EXERCISE BRIEF →
On how many lines of the data below does the word "High" appear? Reply with the number only.

DATA SEGMENT →
-.-.-

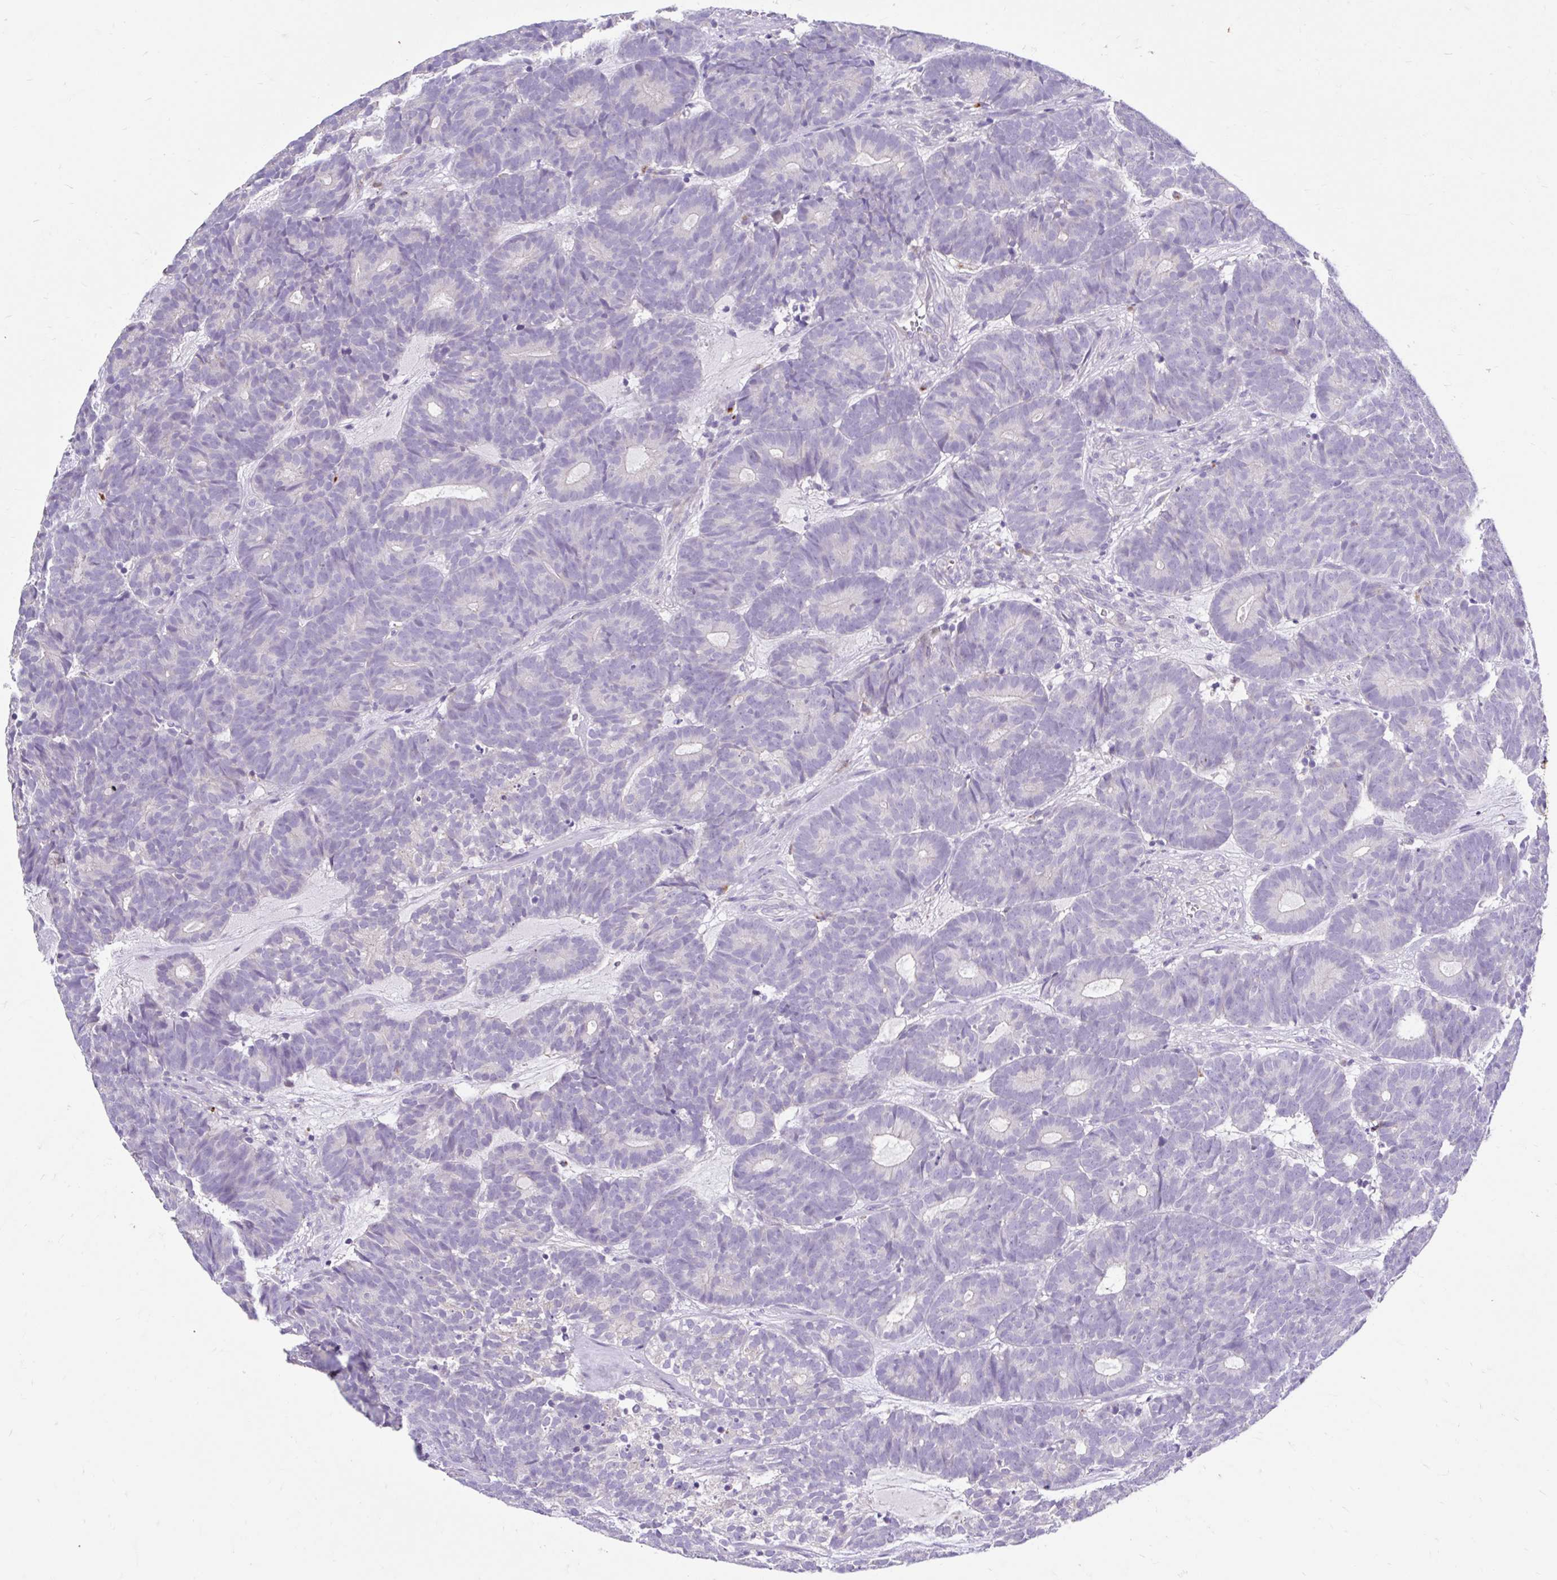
{"staining": {"intensity": "negative", "quantity": "none", "location": "none"}, "tissue": "head and neck cancer", "cell_type": "Tumor cells", "image_type": "cancer", "snomed": [{"axis": "morphology", "description": "Adenocarcinoma, NOS"}, {"axis": "topography", "description": "Head-Neck"}], "caption": "Head and neck cancer was stained to show a protein in brown. There is no significant expression in tumor cells.", "gene": "ZNF33A", "patient": {"sex": "female", "age": 81}}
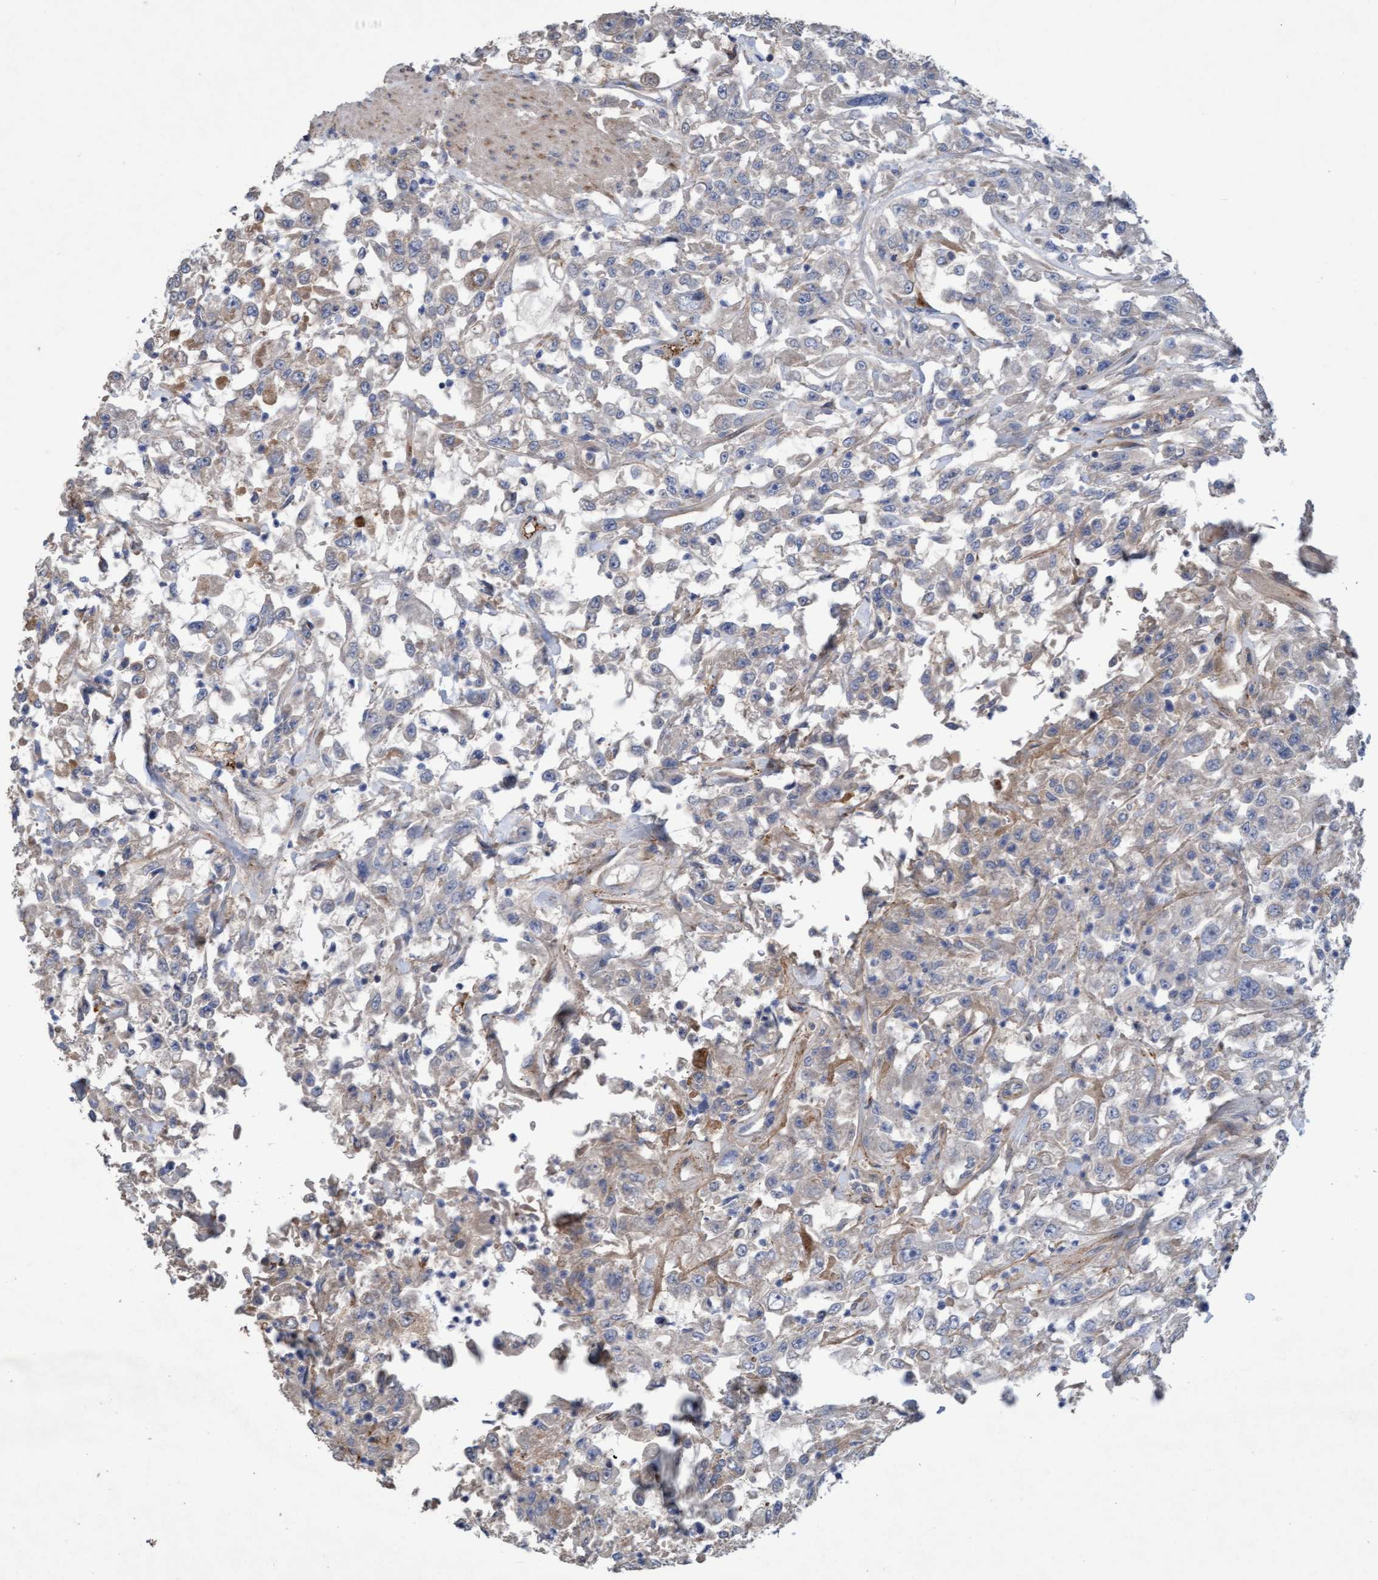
{"staining": {"intensity": "weak", "quantity": "<25%", "location": "cytoplasmic/membranous"}, "tissue": "urothelial cancer", "cell_type": "Tumor cells", "image_type": "cancer", "snomed": [{"axis": "morphology", "description": "Urothelial carcinoma, High grade"}, {"axis": "topography", "description": "Urinary bladder"}], "caption": "The immunohistochemistry (IHC) image has no significant staining in tumor cells of urothelial cancer tissue.", "gene": "DDHD2", "patient": {"sex": "male", "age": 46}}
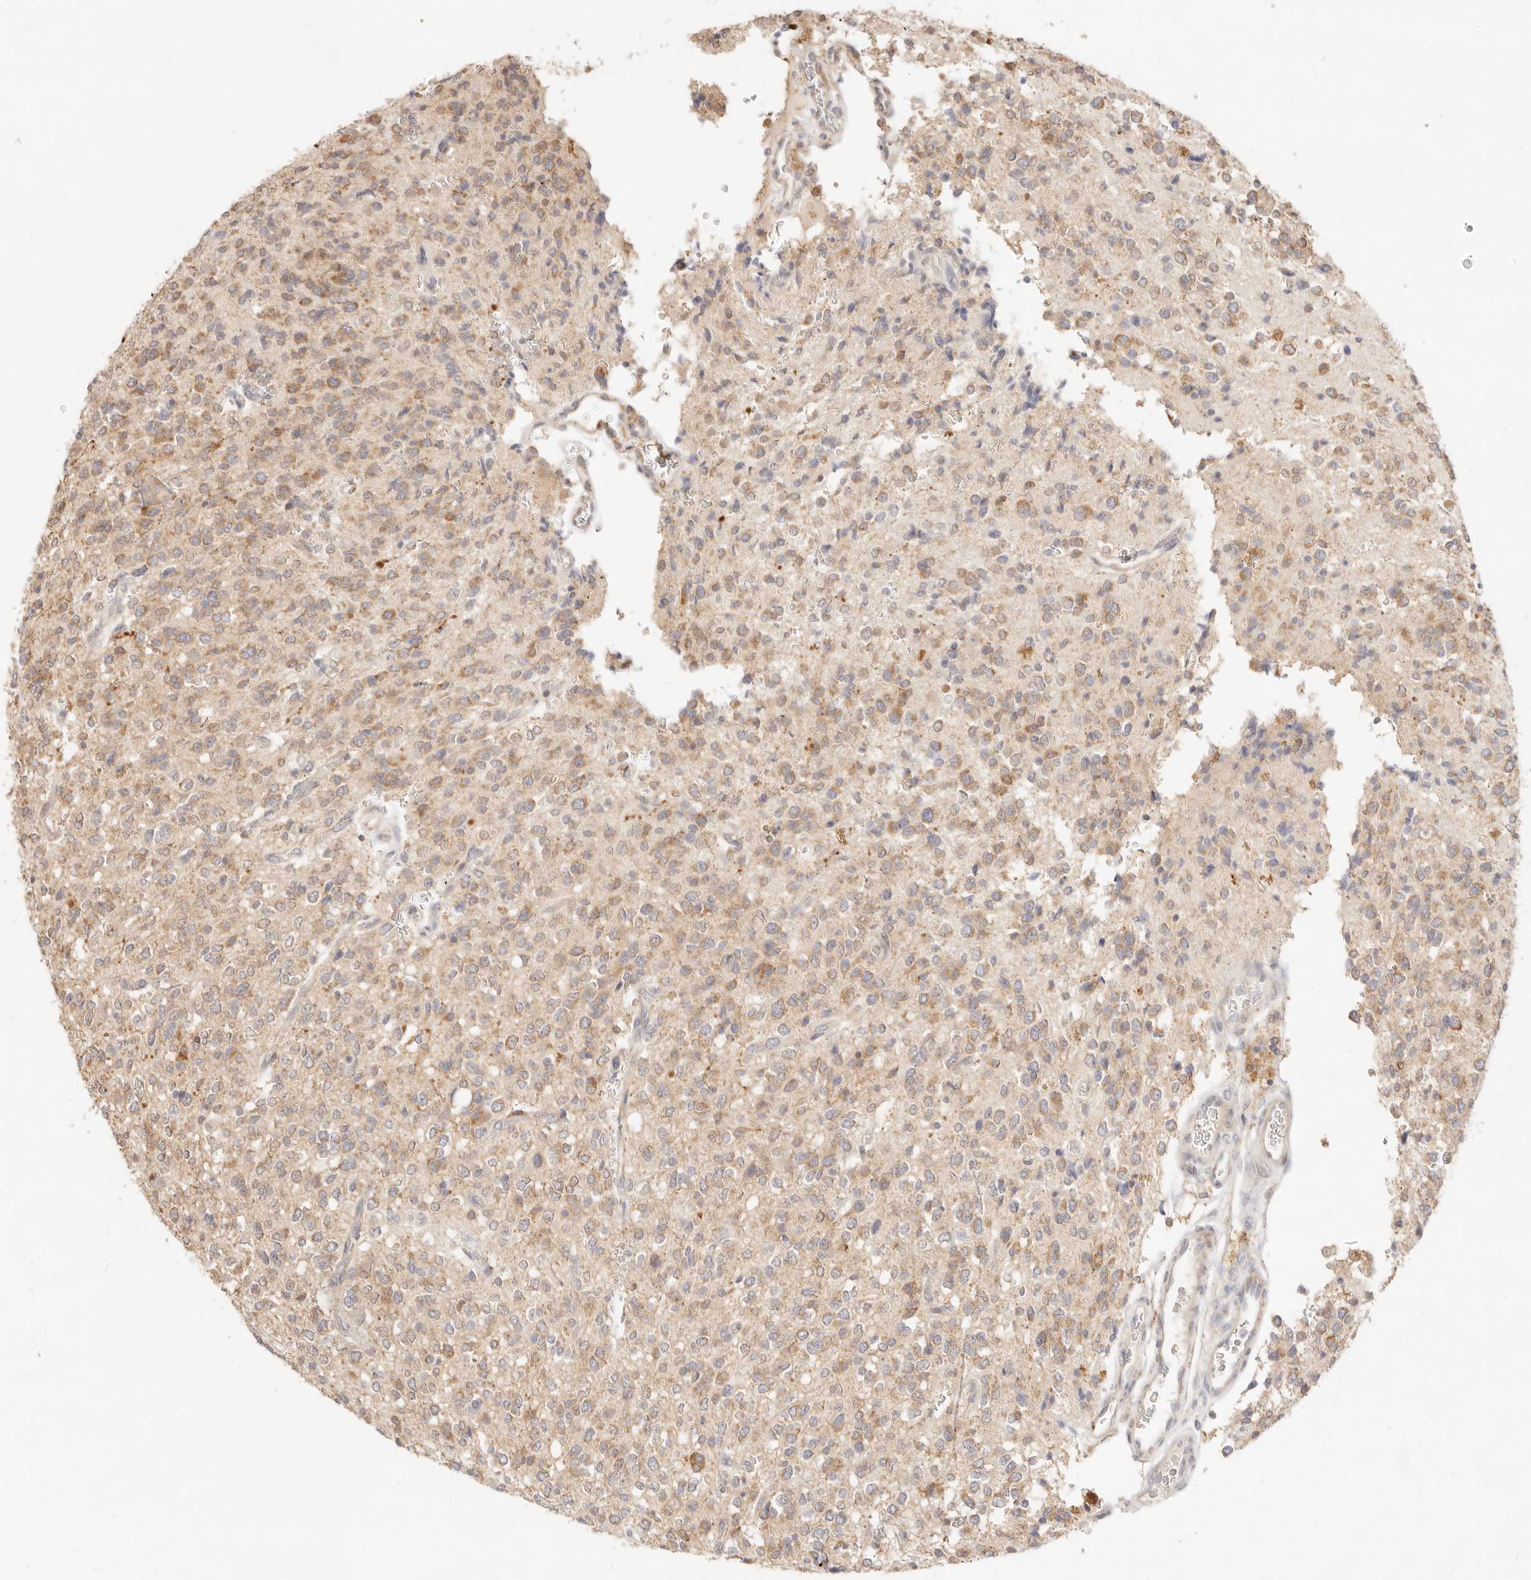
{"staining": {"intensity": "moderate", "quantity": ">75%", "location": "cytoplasmic/membranous"}, "tissue": "glioma", "cell_type": "Tumor cells", "image_type": "cancer", "snomed": [{"axis": "morphology", "description": "Glioma, malignant, High grade"}, {"axis": "topography", "description": "Brain"}], "caption": "Brown immunohistochemical staining in glioma demonstrates moderate cytoplasmic/membranous positivity in about >75% of tumor cells.", "gene": "RUBCNL", "patient": {"sex": "male", "age": 34}}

-.-.-

SOLVED EXERCISE →
2